ThanosCompactorHighCompactionFailures

ThanosCompactorHighCompactionFailures #

Thanos Compact {{$labels.job}} is failing to execute {{$value | humanize}}% of compactions.

Alert Rule
alert: ThanosCompactorHighCompactionFailures
annotations:
  description: |-
    Thanos Compact {{$labels.job}} is failing to execute {{$value | humanize}}% of compactions.
      VALUE = {{ $value }}
      LABELS = {{ $labels }}    
  runbook: https://srerun.github.io/prometheus-alerts/runbooks/thanos-compactor/thanoscompactorhighcompactionfailures/
  summary: Thanos Compactor High Compaction Failures (instance {{ $labels.instance
    }})
expr: (sum by (job) (rate(thanos_compact_group_compactions_failures_total{job=~".*thanos-compact.*"}[5m]))
  / sum by (job) (rate(thanos_compact_group_compactions_total{job=~".*thanos-compact.*"}[5m]))
  * 100 > 5)
for: 15m
labels:
  severity: warning

Meaning #

The ThanosCompactorHighCompactionFailures alert is triggered when the percentage of failed compactions in a Thanos compactor exceeds 5% over a 5-minute period.

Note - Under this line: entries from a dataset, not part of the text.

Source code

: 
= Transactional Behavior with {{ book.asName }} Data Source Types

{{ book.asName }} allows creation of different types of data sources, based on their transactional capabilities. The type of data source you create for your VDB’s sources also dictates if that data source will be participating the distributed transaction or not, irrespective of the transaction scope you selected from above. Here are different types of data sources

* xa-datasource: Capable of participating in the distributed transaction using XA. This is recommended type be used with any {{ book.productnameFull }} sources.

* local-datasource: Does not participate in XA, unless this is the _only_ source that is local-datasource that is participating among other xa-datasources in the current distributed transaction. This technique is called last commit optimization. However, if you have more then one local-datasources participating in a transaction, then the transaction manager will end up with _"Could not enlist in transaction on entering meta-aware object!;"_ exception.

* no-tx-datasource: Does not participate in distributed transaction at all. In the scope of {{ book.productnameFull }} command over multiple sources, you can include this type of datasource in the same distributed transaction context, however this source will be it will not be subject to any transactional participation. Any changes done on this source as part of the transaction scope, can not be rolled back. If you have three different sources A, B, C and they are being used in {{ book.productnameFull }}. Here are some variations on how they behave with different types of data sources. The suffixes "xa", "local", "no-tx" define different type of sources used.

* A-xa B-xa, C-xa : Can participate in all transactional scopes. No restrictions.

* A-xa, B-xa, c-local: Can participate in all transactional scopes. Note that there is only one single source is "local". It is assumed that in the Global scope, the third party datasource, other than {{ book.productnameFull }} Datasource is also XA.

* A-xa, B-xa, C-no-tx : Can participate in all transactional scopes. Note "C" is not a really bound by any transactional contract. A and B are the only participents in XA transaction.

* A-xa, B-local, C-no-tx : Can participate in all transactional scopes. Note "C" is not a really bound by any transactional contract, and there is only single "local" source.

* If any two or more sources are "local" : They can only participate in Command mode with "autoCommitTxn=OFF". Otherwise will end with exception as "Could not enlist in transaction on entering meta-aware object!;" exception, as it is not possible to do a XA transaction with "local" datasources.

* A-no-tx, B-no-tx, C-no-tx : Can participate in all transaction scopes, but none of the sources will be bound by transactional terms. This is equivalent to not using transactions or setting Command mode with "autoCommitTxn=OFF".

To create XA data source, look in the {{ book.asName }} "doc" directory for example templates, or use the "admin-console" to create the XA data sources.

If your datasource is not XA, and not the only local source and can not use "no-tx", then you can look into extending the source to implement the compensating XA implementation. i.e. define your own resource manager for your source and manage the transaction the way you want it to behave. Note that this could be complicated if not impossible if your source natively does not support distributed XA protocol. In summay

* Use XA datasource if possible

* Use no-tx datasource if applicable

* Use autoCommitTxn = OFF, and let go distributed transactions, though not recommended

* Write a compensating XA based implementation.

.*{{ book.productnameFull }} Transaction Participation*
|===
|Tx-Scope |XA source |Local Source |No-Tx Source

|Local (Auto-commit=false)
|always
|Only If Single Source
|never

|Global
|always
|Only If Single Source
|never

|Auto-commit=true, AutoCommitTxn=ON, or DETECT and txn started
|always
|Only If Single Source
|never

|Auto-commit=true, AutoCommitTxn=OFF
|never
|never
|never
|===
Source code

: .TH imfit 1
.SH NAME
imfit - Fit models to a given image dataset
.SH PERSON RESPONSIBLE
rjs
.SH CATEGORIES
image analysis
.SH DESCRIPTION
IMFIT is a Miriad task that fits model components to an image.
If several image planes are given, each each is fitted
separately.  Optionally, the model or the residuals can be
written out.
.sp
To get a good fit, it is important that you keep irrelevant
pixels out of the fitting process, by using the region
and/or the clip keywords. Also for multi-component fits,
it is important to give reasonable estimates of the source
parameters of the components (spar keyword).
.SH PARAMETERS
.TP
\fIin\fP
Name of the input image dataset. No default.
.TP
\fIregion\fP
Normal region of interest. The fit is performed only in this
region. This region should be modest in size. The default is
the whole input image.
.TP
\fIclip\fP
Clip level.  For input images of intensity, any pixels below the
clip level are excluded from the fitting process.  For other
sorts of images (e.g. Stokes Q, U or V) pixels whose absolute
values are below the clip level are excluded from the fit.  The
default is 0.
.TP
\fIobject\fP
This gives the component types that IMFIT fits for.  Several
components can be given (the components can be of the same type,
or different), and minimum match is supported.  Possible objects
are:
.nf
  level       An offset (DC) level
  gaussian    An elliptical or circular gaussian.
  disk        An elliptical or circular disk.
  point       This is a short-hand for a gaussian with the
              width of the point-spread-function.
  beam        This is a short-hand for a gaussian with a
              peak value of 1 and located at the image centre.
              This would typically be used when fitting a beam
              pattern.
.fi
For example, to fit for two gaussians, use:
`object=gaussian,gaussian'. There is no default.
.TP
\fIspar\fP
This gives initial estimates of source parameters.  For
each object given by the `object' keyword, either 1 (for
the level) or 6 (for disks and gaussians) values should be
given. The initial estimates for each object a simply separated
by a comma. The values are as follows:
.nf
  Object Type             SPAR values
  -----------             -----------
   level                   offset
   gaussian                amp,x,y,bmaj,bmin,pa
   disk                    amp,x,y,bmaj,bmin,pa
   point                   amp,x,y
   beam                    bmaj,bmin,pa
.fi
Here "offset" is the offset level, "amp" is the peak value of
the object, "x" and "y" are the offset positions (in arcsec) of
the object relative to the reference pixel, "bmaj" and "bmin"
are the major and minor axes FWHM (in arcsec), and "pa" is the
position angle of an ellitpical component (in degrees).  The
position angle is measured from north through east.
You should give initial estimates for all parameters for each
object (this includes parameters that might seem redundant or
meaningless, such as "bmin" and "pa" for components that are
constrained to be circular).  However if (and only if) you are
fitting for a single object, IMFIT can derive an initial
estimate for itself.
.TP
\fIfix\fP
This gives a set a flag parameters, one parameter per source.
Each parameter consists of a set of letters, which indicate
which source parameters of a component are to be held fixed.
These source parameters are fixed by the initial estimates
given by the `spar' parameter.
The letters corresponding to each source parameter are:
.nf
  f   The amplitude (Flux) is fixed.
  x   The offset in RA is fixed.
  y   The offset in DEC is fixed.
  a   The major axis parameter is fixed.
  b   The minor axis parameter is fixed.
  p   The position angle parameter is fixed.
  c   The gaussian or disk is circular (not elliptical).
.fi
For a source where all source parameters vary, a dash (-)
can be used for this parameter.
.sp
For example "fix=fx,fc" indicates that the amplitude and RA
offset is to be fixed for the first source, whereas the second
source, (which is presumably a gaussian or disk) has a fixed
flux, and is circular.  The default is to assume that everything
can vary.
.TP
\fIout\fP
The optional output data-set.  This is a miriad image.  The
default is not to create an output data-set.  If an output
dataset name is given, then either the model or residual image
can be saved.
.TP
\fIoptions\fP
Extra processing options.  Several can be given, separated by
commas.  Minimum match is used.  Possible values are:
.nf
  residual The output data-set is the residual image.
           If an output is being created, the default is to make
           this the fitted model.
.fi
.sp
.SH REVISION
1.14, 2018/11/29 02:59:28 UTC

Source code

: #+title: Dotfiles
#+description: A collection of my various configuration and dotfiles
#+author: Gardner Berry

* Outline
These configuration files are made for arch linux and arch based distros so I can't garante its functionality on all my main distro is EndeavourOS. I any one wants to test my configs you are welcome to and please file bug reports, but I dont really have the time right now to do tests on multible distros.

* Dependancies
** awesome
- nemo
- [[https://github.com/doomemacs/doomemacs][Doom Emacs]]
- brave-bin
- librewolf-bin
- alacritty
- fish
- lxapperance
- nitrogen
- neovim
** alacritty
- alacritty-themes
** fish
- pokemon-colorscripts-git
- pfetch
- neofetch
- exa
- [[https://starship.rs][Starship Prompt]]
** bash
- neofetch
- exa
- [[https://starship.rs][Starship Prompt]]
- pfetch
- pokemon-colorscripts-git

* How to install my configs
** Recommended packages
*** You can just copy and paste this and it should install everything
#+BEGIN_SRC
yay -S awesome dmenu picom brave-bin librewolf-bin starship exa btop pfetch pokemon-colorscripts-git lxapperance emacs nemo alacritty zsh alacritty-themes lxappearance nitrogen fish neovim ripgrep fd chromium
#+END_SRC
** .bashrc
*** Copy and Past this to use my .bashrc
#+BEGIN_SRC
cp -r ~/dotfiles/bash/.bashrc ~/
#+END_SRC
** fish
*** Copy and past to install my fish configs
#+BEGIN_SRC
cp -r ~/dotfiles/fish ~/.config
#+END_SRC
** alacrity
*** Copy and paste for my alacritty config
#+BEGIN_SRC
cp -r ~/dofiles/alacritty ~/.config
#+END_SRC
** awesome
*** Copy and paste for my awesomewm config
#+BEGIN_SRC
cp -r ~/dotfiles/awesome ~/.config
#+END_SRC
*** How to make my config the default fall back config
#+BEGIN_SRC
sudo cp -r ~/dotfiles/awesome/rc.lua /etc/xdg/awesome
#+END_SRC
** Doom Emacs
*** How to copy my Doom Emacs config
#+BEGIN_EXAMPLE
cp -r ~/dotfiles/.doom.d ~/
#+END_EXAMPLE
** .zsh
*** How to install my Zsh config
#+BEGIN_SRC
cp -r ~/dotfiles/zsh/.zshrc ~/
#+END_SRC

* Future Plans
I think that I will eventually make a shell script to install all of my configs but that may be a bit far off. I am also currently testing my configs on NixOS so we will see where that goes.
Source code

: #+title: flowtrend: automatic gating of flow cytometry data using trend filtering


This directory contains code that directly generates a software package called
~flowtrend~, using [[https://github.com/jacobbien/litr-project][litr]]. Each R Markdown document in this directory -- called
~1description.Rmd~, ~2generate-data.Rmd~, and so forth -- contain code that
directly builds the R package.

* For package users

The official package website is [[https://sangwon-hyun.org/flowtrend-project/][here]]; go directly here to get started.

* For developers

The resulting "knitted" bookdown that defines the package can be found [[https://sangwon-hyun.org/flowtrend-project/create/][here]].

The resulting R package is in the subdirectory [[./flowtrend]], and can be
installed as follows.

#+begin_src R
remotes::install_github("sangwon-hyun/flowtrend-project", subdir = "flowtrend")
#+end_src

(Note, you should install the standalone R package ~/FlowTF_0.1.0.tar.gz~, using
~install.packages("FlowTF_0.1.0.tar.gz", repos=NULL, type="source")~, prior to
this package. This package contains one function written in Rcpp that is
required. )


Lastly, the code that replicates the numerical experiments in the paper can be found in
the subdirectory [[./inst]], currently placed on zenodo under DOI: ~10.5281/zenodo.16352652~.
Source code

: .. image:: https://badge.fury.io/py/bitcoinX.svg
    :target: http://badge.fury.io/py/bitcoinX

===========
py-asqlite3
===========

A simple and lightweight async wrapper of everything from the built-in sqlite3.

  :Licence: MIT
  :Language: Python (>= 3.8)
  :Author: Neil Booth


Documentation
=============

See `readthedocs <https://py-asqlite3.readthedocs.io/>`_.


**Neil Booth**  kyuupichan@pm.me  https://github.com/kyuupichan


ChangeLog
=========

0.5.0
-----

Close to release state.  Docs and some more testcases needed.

This alert indicates that the compactor is experiencing issues with executing compactions, which can lead to data inconsistencies and affect the overall performance of the system.

Impact #

The impact of this alert includes:

  • Data inconsistencies: Failed compactions can result in incomplete or corrupted data, leading to inaccuracies in metrics and dashboards.
  • Performance degradation: High compaction failure rates can cause the compactor to slow down, leading to increased latency and decreased system performance.
  • Alert fatigue: Frequent or persistent compaction failures can lead to alert fatigue, causing teams to ignore or overlook critical issues.

Diagnosis #

To diagnose the root cause of the ThanosCompactorHighCompactionFailures alert, follow these steps:

  1. Check the Thanos compactor logs for errors or exceptions related to compaction failures.
  2. Verify that the compactor has sufficient resources (e.g., CPU, memory, and disk space) to execute compactions successfully.
  3. Investigate any recent changes to the compactor configuration or deployment that may be contributing to the failures.
  4. Check the status of the underlying storage system to ensure it is healthy and responsive.

Mitigation #

To mitigate the ThanosCompactorHighCompactionFailures alert, follow these steps:

  1. Investigate and resolve the underlying cause of the compaction failures, as identified during diagnosis.
  2. Increase the resources allocated to the compactor to ensure it can handle the compaction workload.
  3. Implement retries or fallback mechanisms to handle temporary failures or exceptions during compaction.
  4. Consider scaling out the compactor deployment to distribute the compaction workload and improve system resilience.
  5. Update the alert threshold or notification settings to reduce alert fatigue and ensure that critical issues are addressed promptly.